**TEKS PILIHAN**

---------------

Taqsim/ Pembagian/ Klasifikasi
A. Pengertian Taqsim
Klasifikasi adalah pemecahan suatu kelas tertentu ke dalam kelas-kelas
bawahan berdasarkan ciri-ciri tertentu khas yang dimiliki oleh anggota-anggota
kelas itu. Pembahasan tentang
klasifikasi baru ditambahkan oleh Porphyrius (murid Aristoteles) yang hidup tahun 233-306 M terhadap Organon
yang diberi nama Eisagoge.
B.
Pembagian Taqsim
Porphyrius membagi segala sesuatu ke dalam
lima lingkungan, yakni jenis )جنس, golongan ظ نوعspecies), pemisah ( فصل/differentia), sifat khusus ( خاصpropria), dan sifat umum ( عرض عامaccidental). Tiga diantaranya membahas tentang
dzat ( الذاتى) dan dua diantaranya mengenai sifat( العرض).
Berikut penjelasan tentang dzati dan
sifat :
1.
Substansi (Dzati) adalah term yang menunjuk pada hakikat, baik menjadi unsur bagian atau padanan,
seperti term “hewan” dan “berpikir” dalam kaitannya dengan “manusia”, termasuk
term manusia itu sendiri. “Hewan” adalah unsur bagian dari substansi “manusia”,
sama halnya dengan term “berpikir”, dan manusia
sama dengan substansi.

---------------

**DAFTAR MATERI**
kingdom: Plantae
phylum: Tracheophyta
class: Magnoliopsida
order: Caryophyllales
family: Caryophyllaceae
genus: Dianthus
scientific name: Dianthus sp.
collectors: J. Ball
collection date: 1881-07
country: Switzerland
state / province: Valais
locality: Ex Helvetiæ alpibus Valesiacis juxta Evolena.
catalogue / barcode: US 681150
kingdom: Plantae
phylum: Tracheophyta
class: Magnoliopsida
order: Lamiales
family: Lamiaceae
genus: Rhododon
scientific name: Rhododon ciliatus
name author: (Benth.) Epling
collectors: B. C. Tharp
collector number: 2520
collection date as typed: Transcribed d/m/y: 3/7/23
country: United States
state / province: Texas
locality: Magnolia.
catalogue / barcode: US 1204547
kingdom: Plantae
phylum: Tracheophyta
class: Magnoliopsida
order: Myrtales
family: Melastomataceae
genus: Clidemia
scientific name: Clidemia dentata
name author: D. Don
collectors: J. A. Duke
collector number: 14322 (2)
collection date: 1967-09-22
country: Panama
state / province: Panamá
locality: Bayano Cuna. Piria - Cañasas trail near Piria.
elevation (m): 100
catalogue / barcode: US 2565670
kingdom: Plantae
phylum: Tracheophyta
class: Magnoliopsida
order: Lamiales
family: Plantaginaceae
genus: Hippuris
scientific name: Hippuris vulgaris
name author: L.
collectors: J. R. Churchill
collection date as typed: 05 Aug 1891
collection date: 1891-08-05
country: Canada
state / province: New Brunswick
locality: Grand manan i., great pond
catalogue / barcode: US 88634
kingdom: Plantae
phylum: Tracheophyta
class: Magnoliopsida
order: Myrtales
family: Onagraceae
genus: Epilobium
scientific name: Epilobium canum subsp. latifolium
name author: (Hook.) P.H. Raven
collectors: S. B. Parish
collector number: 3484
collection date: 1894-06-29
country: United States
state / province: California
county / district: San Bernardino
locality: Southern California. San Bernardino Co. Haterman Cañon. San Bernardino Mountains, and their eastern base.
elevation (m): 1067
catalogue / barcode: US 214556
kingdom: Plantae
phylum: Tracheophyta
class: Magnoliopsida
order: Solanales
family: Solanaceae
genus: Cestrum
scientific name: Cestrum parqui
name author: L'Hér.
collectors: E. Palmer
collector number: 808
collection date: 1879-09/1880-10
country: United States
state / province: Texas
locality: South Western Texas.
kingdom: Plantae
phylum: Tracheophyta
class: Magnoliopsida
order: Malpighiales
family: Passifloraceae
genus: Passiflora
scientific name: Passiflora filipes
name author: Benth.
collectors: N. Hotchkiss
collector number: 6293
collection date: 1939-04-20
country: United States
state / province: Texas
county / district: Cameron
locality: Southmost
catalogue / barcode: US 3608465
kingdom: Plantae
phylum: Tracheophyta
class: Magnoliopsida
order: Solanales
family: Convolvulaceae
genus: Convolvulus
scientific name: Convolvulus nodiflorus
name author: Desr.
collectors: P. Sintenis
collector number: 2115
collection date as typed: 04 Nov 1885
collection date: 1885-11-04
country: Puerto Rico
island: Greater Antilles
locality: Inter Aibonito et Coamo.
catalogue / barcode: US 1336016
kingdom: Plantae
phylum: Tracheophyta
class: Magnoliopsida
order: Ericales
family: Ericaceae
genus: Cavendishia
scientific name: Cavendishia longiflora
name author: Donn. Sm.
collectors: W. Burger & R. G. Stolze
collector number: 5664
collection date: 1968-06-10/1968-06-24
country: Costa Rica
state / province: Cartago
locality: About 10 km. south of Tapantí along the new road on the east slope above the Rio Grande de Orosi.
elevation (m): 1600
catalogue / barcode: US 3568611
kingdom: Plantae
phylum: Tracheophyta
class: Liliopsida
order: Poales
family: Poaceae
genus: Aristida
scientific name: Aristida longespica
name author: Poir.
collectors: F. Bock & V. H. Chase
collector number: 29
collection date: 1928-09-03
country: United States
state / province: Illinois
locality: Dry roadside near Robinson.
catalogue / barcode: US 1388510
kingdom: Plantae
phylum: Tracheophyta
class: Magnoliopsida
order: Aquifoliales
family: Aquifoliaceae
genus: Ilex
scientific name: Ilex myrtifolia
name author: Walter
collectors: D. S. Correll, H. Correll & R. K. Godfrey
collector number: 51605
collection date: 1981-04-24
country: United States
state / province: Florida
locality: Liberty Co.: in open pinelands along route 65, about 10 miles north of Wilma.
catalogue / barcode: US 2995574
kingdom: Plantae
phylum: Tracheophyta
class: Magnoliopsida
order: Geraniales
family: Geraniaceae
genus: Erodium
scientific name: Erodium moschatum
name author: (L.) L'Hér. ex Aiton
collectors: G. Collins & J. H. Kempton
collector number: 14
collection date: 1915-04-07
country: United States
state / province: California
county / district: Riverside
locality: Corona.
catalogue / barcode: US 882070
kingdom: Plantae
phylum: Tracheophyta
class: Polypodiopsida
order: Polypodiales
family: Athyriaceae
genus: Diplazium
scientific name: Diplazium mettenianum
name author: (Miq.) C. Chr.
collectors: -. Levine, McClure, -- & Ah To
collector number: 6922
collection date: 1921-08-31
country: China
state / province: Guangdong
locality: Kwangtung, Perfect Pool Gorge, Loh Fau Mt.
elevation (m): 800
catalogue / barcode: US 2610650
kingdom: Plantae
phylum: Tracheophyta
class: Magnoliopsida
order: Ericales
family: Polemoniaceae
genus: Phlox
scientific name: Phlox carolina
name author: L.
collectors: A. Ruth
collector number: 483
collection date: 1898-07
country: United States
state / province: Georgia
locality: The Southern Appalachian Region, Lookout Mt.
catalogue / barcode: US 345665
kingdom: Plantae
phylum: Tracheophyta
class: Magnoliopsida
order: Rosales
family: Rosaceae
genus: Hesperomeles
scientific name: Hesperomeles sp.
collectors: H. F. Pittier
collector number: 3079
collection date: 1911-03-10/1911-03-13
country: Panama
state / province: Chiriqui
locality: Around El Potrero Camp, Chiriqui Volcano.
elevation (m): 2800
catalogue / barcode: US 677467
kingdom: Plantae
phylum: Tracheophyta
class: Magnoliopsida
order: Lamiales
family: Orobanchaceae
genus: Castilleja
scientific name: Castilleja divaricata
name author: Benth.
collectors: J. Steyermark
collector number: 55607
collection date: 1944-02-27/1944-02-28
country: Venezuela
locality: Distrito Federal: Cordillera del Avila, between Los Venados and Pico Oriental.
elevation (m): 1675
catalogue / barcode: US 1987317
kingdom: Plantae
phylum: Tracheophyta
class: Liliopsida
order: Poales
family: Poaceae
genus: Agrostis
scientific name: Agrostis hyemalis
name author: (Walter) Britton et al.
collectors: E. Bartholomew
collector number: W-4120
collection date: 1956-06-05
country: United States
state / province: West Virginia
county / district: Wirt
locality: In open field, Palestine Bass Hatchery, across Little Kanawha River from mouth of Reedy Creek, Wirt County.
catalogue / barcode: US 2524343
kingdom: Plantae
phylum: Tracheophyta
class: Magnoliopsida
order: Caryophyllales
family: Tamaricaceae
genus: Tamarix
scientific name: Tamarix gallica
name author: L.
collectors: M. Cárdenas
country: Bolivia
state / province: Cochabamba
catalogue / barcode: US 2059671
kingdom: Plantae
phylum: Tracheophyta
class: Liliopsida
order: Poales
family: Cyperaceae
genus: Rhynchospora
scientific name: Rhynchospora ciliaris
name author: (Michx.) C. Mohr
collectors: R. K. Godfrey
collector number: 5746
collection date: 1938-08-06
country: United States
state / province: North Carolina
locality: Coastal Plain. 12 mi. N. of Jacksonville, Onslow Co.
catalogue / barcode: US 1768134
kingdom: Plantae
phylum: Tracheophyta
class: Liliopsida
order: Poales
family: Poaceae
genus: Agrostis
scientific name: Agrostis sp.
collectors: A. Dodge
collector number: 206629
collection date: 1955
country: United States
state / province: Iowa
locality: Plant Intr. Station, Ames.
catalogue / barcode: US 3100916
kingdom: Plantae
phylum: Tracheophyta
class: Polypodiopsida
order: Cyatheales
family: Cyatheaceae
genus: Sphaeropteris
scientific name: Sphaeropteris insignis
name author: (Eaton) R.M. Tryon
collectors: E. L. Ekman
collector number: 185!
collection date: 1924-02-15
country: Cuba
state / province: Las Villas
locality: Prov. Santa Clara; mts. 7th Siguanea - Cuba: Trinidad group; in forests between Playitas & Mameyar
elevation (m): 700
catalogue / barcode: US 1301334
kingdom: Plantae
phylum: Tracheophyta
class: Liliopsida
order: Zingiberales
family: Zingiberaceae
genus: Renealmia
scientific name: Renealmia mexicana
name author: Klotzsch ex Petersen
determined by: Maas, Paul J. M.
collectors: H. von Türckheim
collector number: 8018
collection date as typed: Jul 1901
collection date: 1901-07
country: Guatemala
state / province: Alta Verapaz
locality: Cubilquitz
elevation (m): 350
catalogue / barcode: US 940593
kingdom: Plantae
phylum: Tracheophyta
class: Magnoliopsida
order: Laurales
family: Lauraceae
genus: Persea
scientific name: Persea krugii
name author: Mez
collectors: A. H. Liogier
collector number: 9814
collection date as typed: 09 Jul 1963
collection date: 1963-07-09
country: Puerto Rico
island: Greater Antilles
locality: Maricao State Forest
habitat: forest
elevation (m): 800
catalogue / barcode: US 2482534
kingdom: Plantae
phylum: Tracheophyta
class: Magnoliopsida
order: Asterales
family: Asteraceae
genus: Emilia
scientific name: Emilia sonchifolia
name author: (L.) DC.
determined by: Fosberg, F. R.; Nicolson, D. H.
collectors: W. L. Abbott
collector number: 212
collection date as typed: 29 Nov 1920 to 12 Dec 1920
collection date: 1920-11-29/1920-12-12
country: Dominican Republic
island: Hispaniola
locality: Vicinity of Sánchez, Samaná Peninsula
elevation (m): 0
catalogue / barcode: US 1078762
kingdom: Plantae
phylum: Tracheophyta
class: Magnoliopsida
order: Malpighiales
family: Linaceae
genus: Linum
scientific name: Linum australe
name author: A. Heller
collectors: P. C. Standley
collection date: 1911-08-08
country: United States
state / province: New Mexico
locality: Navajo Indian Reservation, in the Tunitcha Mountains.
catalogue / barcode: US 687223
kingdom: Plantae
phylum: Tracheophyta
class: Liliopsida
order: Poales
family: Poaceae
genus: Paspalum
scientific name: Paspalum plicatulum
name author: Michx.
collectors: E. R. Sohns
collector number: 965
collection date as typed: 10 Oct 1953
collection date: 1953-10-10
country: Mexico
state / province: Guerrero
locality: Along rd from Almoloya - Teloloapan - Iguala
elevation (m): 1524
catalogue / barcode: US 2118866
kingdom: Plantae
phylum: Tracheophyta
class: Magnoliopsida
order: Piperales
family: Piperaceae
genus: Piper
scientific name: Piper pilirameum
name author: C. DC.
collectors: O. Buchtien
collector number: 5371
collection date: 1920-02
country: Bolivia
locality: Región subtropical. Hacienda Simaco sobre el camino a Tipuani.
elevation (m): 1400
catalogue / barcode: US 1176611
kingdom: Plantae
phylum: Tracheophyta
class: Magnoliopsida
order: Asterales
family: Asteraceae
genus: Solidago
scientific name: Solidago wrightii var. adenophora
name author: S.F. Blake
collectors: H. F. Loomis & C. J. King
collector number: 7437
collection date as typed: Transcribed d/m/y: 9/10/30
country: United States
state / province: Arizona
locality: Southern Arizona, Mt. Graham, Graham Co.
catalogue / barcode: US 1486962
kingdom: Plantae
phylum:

---------------

**PETUNJUK LATIHAN**
Tuliskan kembali dengan tepat bagian teks tentang taqsim, mulai dari "Pembagian Taqsim" sampai dengan "mengenai sifat( العرض).".

**JAWABAN**
Pembagian Taqsim
Porphyrius membagi segala sesuatu ke dalam
lima lingkungan, yakni jenis )جنس, golongan ظ نوعspecies), pemisah ( فصل/differentia), sifat khusus ( خاصpropria), dan sifat umum ( عرض عامaccidental). Tiga diantaranya membahas tentang
dzat ( الذاتى) dan dua diantaranya mengenai sifat( العرض).